To be sure, easier Heathrow access has a drawback.

"Anytime you liberalize a market, there is increased opportunity for competition, and you see falling yields," said Morningstar analyst Brian Nelson. "At the same time as you see Northwest's European expansion, you're seeing others expand internationally as well, and all of those airlines will face a dilution of ticket prices in 2008. Airlines always compete away their profits."

Still, yields at Heathrow are higher than at Amsterdam, Frankfurt and Paris, the other key European hubs, Koster said, noting: "London is the financial capital of Europe."

In China, where liberalization is occurring more slowly, Northwest's growth will likely be ahead of the curve.

"We probably have the most experience in Asia, where we just celebrated our 60th year anniversary, and we are probably are going to be the most ambitious about expanding in Asia," Liu said. "We are deep in the heart of trying to understand how much demand there is to and from the secondary cities in China."

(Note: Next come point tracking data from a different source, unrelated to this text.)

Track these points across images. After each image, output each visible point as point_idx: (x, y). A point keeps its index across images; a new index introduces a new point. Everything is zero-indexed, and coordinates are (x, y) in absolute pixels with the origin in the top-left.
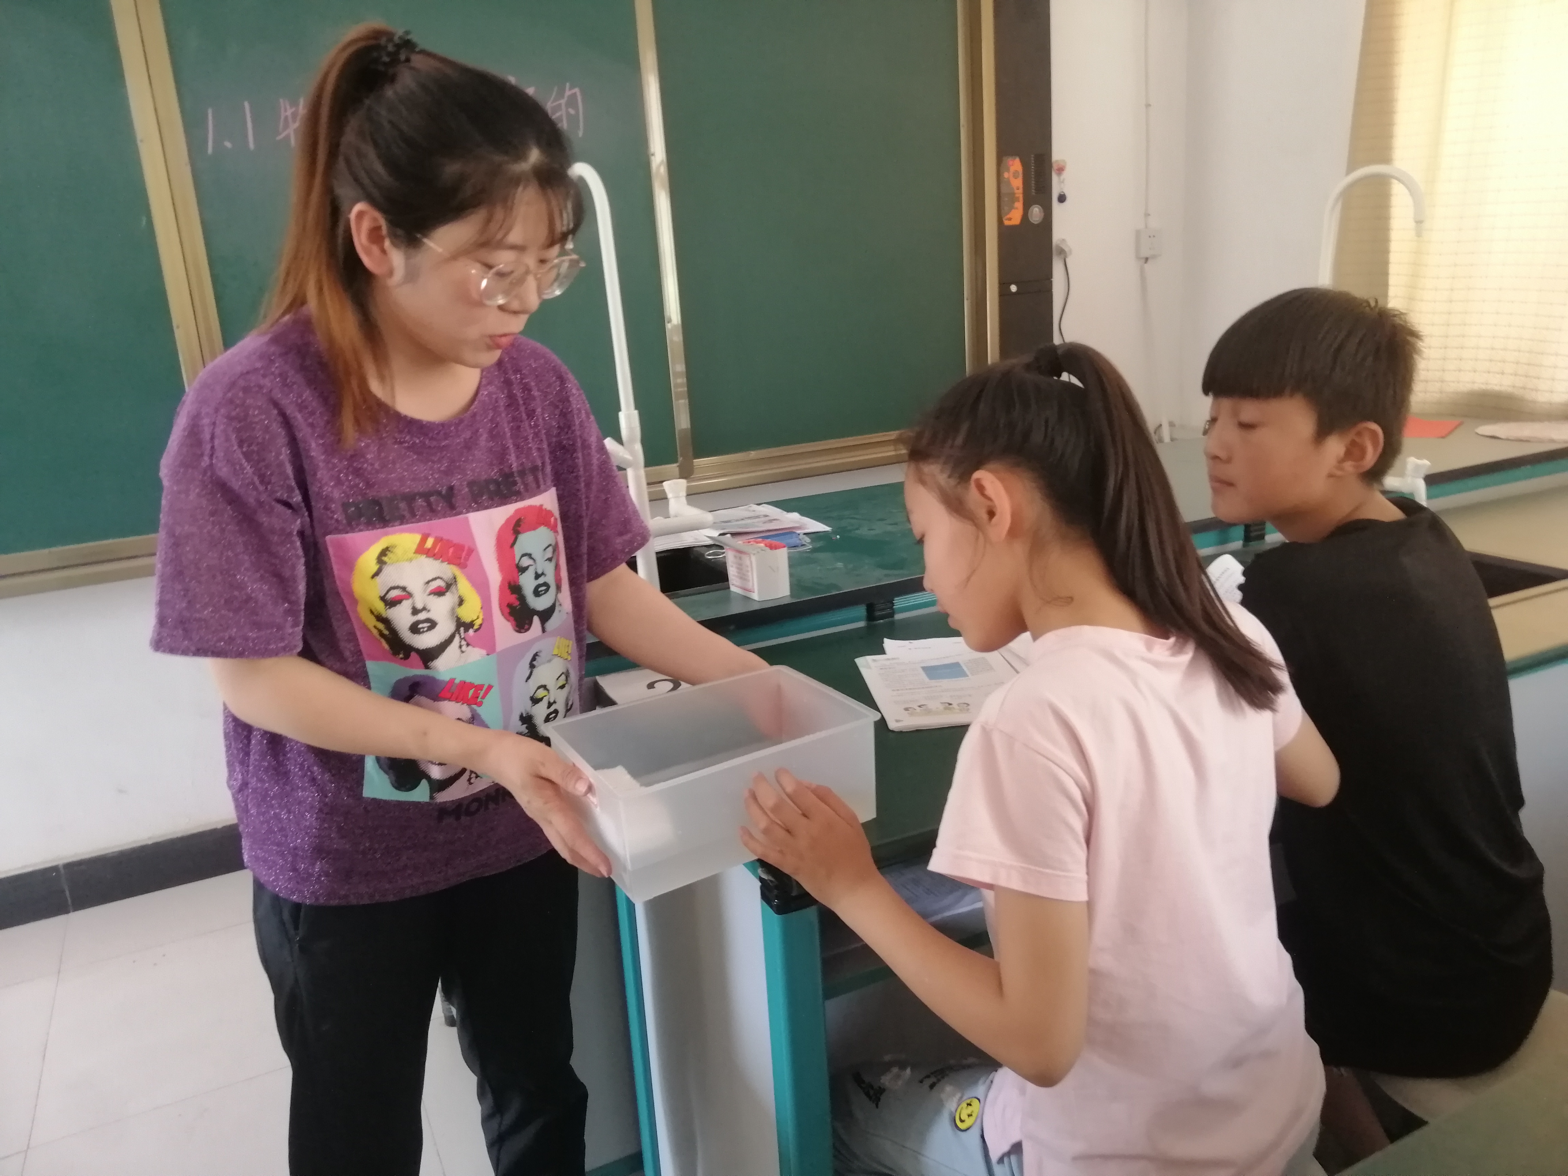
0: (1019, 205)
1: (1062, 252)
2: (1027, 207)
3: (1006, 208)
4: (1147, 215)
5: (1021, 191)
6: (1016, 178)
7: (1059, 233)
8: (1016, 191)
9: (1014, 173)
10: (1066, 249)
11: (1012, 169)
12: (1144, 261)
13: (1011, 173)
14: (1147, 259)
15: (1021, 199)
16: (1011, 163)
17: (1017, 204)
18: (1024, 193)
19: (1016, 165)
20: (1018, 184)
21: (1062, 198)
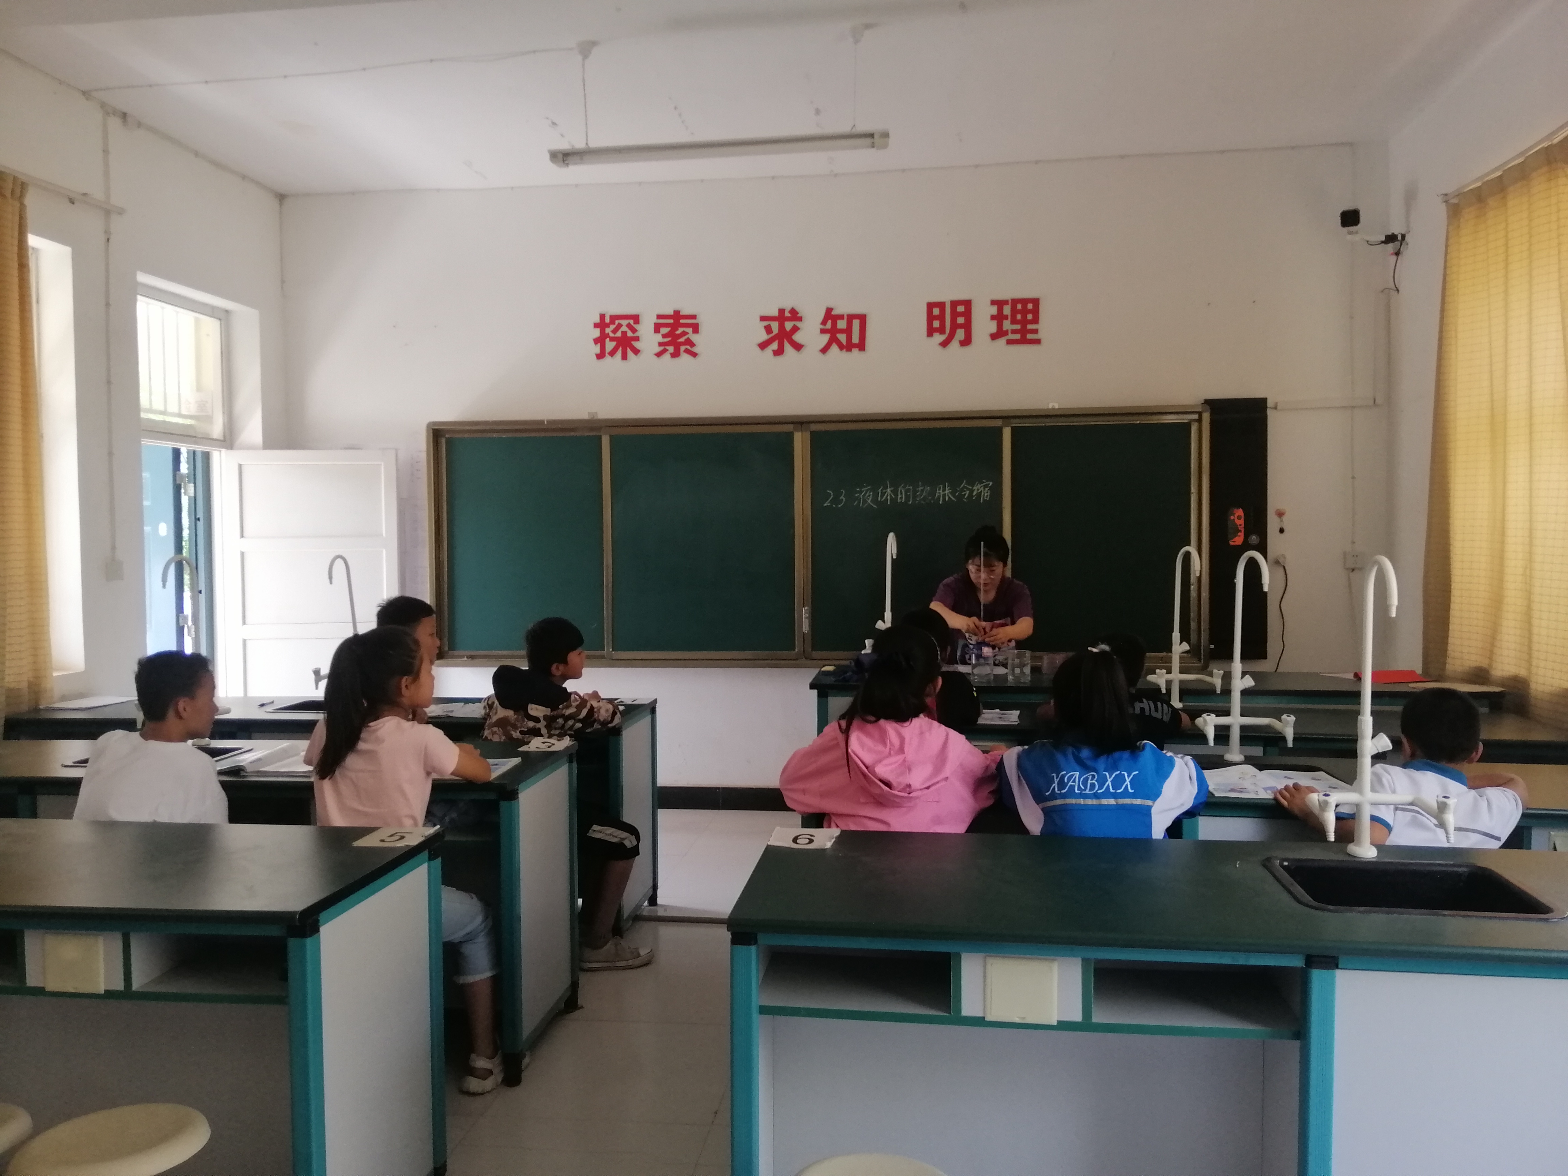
0: (1242, 535)
2: (1247, 536)
3: (1232, 536)
4: (1353, 543)
5: (1243, 526)
6: (1240, 520)
8: (1239, 526)
9: (1238, 517)
10: (1283, 560)
12: (1350, 570)
13: (1236, 517)
14: (1353, 570)
15: (1243, 531)
16: (1237, 511)
17: (1239, 534)
18: (1245, 528)
19: (1240, 512)
20: (1240, 523)
21: (1282, 531)
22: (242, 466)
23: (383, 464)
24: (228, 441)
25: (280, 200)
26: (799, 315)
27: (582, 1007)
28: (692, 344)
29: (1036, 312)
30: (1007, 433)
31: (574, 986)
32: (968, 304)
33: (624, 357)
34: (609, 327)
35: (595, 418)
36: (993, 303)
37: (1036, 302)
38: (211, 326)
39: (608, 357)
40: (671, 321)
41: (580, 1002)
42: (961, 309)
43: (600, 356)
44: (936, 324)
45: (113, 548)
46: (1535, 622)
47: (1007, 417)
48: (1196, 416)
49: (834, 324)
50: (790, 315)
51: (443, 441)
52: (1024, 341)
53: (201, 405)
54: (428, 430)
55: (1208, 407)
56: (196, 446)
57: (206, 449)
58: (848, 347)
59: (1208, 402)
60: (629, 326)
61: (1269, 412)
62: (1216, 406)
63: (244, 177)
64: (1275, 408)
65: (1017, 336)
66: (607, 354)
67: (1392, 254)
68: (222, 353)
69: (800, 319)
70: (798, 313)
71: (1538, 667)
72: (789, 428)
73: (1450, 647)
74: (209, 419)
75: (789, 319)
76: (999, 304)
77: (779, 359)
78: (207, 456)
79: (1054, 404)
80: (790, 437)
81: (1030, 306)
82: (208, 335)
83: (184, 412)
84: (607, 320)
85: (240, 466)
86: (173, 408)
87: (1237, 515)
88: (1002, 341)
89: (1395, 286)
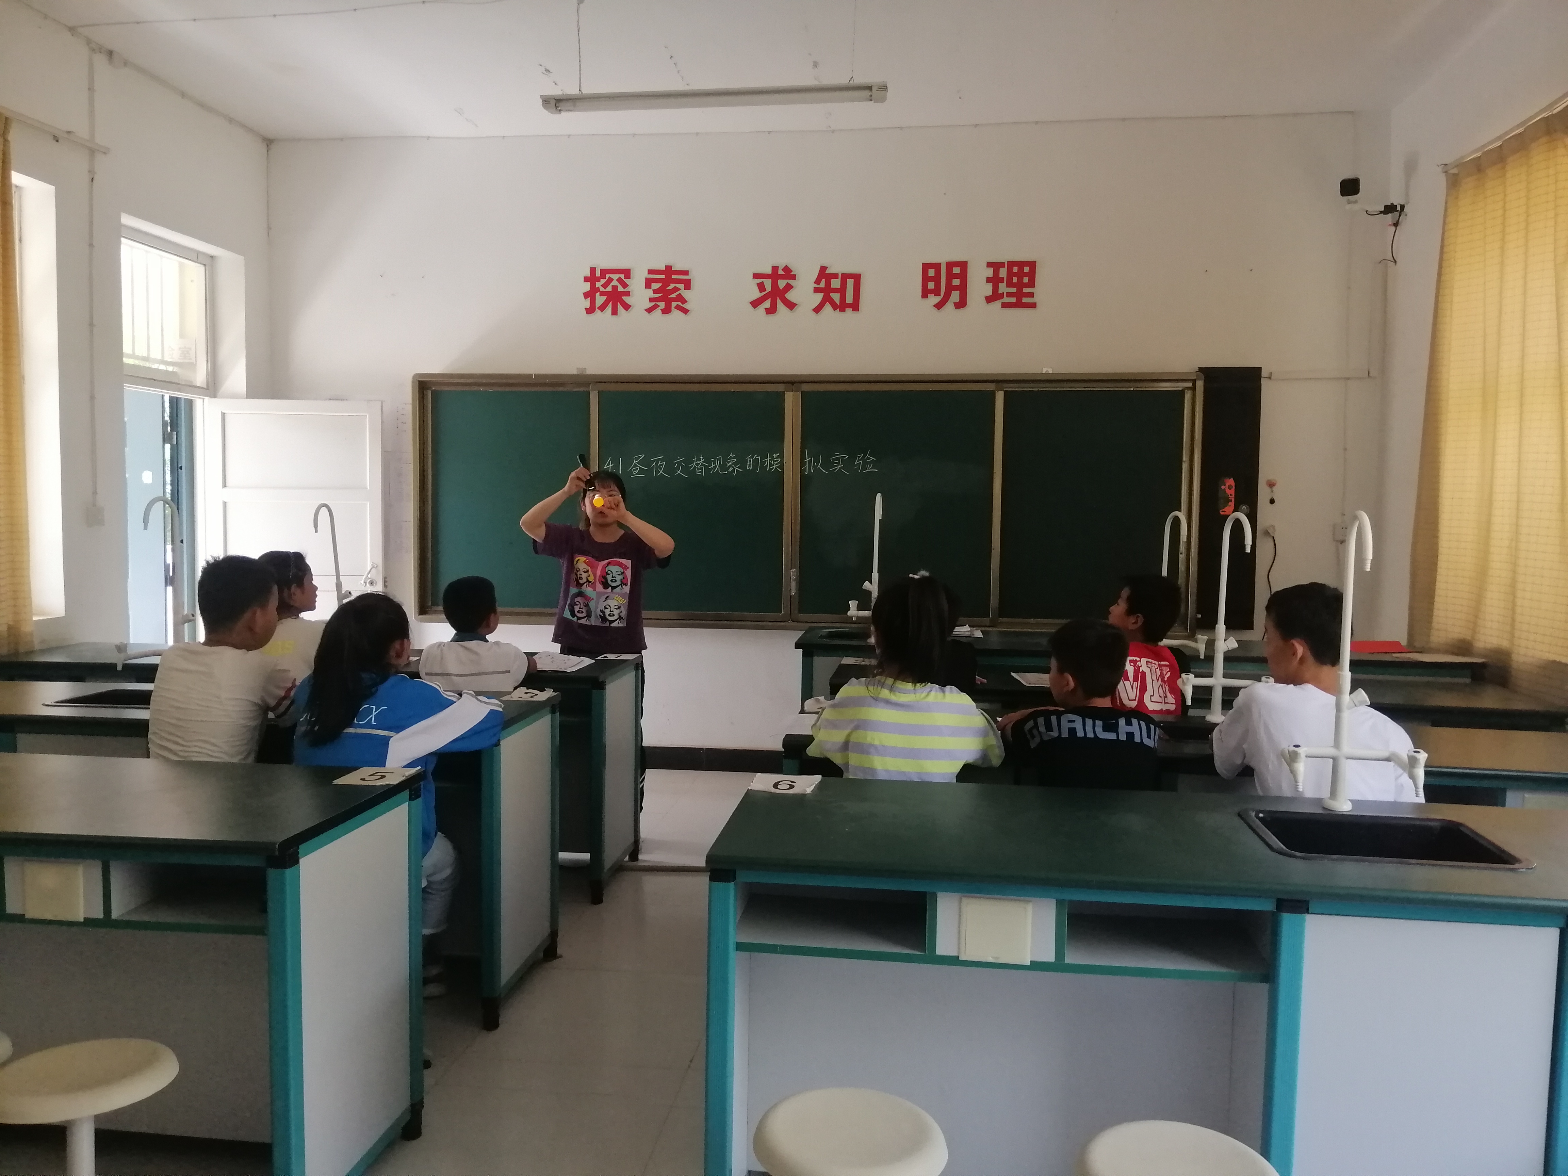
1: (1267, 533)
2: (1237, 506)
3: (1221, 505)
5: (1234, 495)
6: (1230, 489)
8: (1230, 496)
9: (1229, 486)
10: (1271, 531)
12: (1340, 542)
16: (1227, 481)
19: (1231, 482)
20: (1231, 493)
21: (1272, 501)
22: (225, 414)
23: (368, 417)
24: (212, 389)
25: (268, 146)
26: (792, 273)
27: (561, 956)
28: (684, 301)
29: (1032, 275)
30: (1000, 398)
31: (553, 935)
32: (963, 265)
33: (615, 312)
34: (600, 281)
35: (584, 373)
36: (989, 265)
37: (1032, 265)
38: (196, 272)
39: (598, 312)
40: (663, 276)
41: (559, 951)
42: (956, 270)
43: (590, 311)
44: (931, 285)
45: (95, 493)
46: (1519, 594)
47: (999, 381)
48: (1190, 384)
49: (828, 283)
50: (783, 273)
51: (429, 393)
52: (1019, 305)
53: (185, 352)
54: (413, 382)
55: (1202, 375)
56: (179, 393)
57: (189, 396)
58: (842, 307)
59: (1201, 370)
60: (620, 280)
61: (1263, 381)
62: (1210, 375)
63: (231, 120)
64: (1270, 378)
65: (1013, 300)
66: (597, 309)
67: (1390, 225)
68: (206, 300)
69: (794, 277)
70: (792, 271)
71: (1520, 638)
72: (780, 388)
73: (1435, 619)
74: (192, 366)
75: (782, 277)
76: (995, 266)
77: (771, 316)
78: (190, 403)
79: (1048, 370)
80: (781, 396)
81: (1026, 269)
82: (192, 281)
83: (167, 358)
84: (598, 274)
85: (223, 414)
86: (156, 354)
87: (1227, 485)
88: (998, 304)
89: (1393, 258)
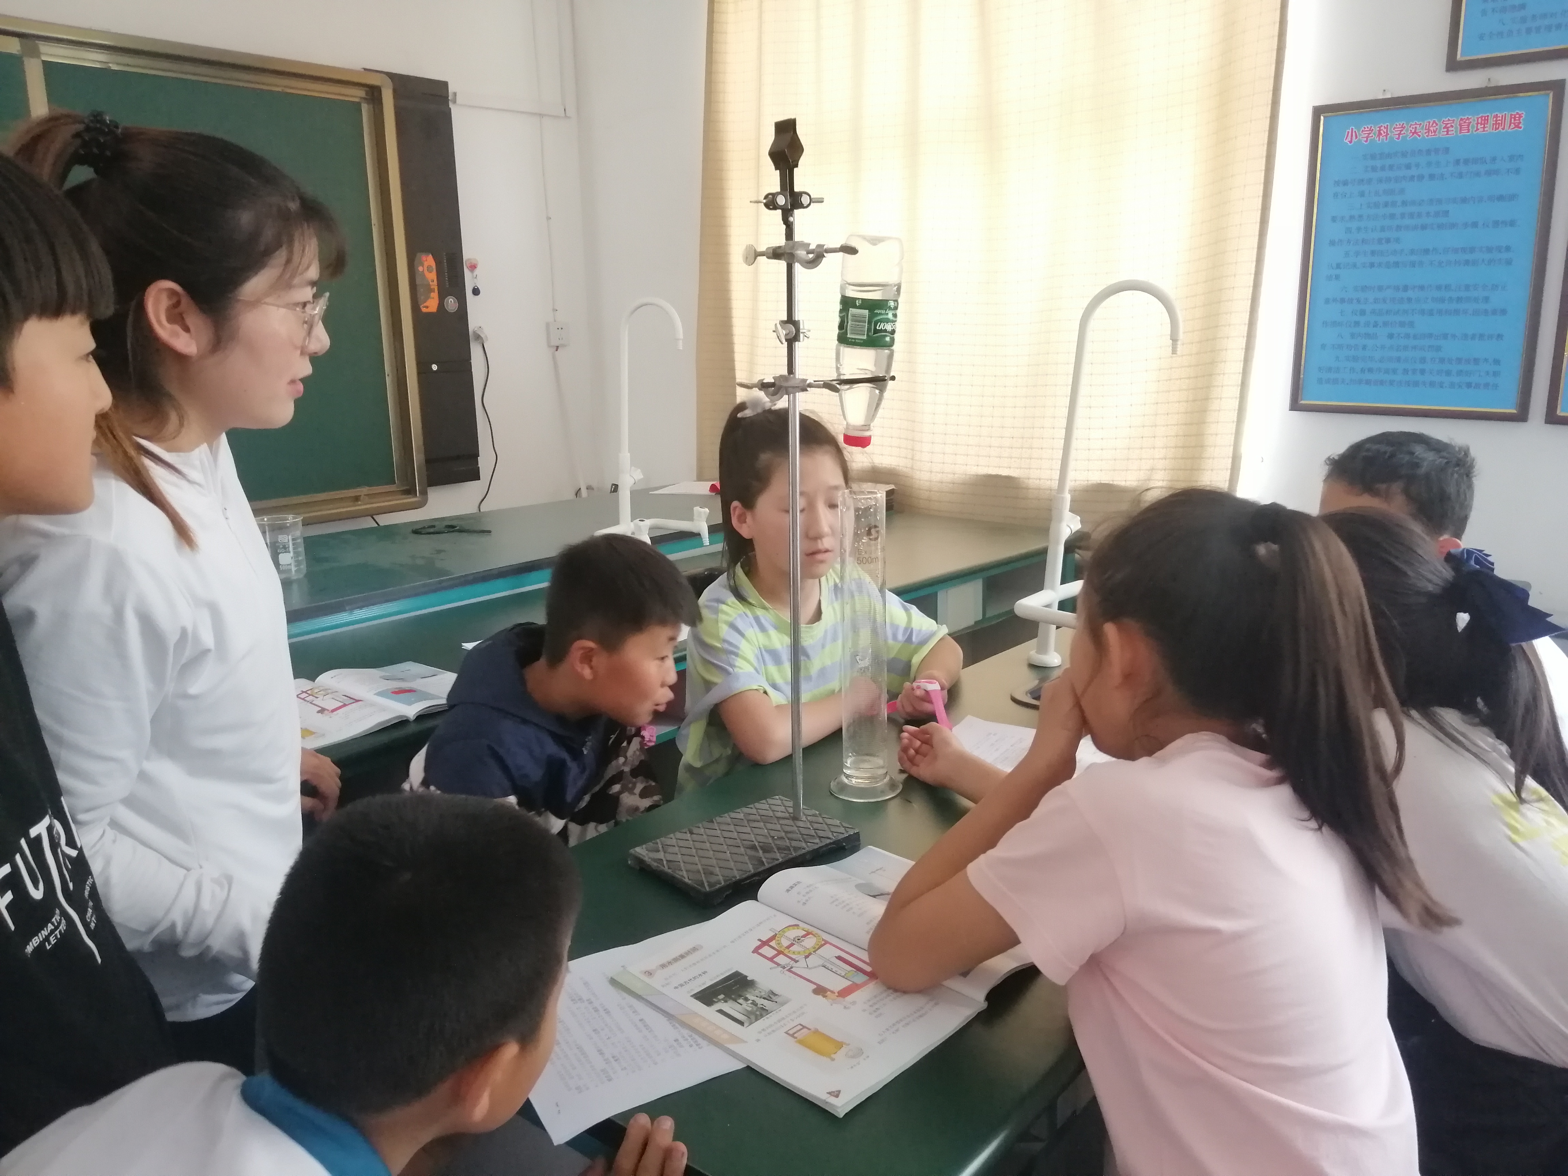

The arrival of Boeing 787s, starting in the first half of 2009, will trigger Northwest's China expansion, Liu said. The two countries' May agreement provides limited access to Beijing, Shanghai and Guangzhou, along with easier access to most other cities.

Determining the level of demand in those cities is a problem, because data is practically nonexistent. Much travel occurs "off the grid," Liu says.

Industry consultant Mike Boyd, who regularly analyzes aviation opportunities in China, says: "There are no metrics to use, and there is a whole lot we don't know. We don't know much about travel patterns. We don't know about how the air space is managed.

"But there is a lot of economic growth, and there is a lot of traffic, and Northwest is sitting in the catbird seat," he said. "They have access to many of the places where China invests in the U.S., they have a Tokyo hub, and they understand the value that brings them."